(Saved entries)
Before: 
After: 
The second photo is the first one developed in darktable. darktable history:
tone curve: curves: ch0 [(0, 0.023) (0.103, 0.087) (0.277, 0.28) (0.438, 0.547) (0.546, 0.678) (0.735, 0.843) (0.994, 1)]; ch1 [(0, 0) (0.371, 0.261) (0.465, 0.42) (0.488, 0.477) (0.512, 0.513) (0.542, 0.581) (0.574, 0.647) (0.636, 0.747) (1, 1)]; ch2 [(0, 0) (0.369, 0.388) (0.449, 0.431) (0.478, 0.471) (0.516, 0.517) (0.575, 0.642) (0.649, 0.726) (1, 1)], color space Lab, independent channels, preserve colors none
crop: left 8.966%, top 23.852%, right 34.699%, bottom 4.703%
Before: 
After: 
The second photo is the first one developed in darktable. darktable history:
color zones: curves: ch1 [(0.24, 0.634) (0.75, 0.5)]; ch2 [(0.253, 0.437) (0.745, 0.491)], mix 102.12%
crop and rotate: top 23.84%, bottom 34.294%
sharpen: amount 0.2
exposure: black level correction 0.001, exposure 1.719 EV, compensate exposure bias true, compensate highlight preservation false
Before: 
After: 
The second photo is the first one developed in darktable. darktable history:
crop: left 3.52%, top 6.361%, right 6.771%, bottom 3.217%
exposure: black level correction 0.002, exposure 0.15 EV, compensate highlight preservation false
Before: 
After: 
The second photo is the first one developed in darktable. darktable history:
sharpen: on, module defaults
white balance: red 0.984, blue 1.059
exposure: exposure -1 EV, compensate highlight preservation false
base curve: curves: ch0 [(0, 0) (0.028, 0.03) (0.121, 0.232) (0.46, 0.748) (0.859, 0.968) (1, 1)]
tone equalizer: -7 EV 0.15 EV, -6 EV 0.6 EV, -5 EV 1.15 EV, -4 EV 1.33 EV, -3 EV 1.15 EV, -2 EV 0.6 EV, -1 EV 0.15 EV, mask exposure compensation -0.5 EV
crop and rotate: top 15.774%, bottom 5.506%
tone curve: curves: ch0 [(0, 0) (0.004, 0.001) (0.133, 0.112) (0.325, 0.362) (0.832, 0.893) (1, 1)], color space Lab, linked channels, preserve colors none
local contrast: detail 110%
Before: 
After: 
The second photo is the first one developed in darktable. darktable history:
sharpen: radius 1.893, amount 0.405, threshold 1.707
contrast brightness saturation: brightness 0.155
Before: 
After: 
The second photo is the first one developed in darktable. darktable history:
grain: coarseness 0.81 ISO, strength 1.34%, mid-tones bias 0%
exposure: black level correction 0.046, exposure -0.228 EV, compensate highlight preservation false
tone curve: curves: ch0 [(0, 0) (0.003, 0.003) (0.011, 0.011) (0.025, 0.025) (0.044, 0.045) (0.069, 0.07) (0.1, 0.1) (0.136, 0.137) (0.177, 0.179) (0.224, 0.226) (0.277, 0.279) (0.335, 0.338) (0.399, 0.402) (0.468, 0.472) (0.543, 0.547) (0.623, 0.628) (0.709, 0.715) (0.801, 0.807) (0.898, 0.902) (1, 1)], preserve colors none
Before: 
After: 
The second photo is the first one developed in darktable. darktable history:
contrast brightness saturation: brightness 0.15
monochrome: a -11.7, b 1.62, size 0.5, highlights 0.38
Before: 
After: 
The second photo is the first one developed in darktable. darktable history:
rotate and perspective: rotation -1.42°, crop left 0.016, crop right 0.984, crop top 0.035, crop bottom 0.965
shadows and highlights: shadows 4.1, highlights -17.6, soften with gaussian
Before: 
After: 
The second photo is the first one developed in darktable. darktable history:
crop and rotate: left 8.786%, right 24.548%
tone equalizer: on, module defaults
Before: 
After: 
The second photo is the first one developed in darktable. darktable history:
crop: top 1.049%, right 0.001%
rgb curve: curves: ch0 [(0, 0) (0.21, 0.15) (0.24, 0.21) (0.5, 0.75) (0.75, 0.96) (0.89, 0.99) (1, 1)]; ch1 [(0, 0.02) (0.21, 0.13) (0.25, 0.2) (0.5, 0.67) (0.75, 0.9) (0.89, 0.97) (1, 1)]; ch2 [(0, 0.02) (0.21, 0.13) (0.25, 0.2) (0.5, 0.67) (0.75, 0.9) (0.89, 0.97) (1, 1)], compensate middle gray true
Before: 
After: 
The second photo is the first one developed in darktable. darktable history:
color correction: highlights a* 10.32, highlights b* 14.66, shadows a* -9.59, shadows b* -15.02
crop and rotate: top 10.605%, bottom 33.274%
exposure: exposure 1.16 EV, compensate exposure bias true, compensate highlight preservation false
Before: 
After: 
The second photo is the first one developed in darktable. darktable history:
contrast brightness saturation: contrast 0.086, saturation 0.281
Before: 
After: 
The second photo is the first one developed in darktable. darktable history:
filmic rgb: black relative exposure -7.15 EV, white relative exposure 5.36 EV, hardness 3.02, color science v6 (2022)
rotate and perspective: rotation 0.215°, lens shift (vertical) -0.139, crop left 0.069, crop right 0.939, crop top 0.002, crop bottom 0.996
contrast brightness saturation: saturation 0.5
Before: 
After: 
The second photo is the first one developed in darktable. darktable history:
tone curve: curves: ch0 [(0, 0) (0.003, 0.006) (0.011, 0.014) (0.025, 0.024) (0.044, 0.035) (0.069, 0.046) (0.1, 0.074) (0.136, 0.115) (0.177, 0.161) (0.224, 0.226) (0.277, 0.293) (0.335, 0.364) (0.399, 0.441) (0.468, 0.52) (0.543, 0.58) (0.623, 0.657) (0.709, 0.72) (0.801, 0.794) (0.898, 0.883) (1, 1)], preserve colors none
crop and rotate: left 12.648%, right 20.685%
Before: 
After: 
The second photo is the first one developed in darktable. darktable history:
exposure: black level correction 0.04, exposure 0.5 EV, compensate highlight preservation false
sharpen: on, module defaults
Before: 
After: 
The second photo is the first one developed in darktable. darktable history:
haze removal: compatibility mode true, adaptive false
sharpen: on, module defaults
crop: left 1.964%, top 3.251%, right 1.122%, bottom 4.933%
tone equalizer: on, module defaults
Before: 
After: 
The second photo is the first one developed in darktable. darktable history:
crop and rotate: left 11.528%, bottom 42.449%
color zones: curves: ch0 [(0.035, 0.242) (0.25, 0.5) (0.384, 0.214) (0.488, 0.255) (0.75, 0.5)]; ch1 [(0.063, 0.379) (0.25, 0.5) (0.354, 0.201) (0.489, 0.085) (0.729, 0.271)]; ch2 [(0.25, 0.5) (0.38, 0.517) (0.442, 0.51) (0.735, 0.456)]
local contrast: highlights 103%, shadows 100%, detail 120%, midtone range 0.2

### What you have to do
Reproduce word for word everything from the first of the lines above down to the line that contains "contrast brightness saturation: brightness 0.155", including both ends.

### Result for this exercise
Before: 
After: 
The second photo is the first one developed in darktable. darktable history:
tone curve: curves: ch0 [(0, 0.023) (0.103, 0.087) (0.277, 0.28) (0.438, 0.547) (0.546, 0.678) (0.735, 0.843) (0.994, 1)]; ch1 [(0, 0) (0.371, 0.261) (0.465, 0.42) (0.488, 0.477) (0.512, 0.513) (0.542, 0.581) (0.574, 0.647) (0.636, 0.747) (1, 1)]; ch2 [(0, 0) (0.369, 0.388) (0.449, 0.431) (0.478, 0.471) (0.516, 0.517) (0.575, 0.642) (0.649, 0.726) (1, 1)], color space Lab, independent channels, preserve colors none
crop: left 8.966%, top 23.852%, right 34.699%, bottom 4.703%
Before: 
After: 
The second photo is the first one developed in darktable. darktable history:
color zones: curves: ch1 [(0.24, 0.634) (0.75, 0.5)]; ch2 [(0.253, 0.437) (0.745, 0.491)], mix 102.12%
crop and rotate: top 23.84%, bottom 34.294%
sharpen: amount 0.2
exposure: black level correction 0.001, exposure 1.719 EV, compensate exposure bias true, compensate highlight preservation false
Before: 
After: 
The second photo is the first one developed in darktable. darktable history:
crop: left 3.52%, top 6.361%, right 6.771%, bottom 3.217%
exposure: black level correction 0.002, exposure 0.15 EV, compensate highlight preservation false
Before: 
After: 
The second photo is the first one developed in darktable. darktable history:
sharpen: on, module defaults
white balance: red 0.984, blue 1.059
exposure: exposure -1 EV, compensate highlight preservation false
base curve: curves: ch0 [(0, 0) (0.028, 0.03) (0.121, 0.232) (0.46, 0.748) (0.859, 0.968) (1, 1)]
tone equalizer: -7 EV 0.15 EV, -6 EV 0.6 EV, -5 EV 1.15 EV, -4 EV 1.33 EV, -3 EV 1.15 EV, -2 EV 0.6 EV, -1 EV 0.15 EV, mask exposure compensation -0.5 EV
crop and rotate: top 15.774%, bottom 5.506%
tone curve: curves: ch0 [(0, 0) (0.004, 0.001) (0.133, 0.112) (0.325, 0.362) (0.832, 0.893) (1, 1)], color space Lab, linked channels, preserve colors none
local contrast: detail 110%
Before: 
After: 
The second photo is the first one developed in darktable. darktable history:
sharpen: radius 1.893, amount 0.405, threshold 1.707
contrast brightness saturation: brightness 0.155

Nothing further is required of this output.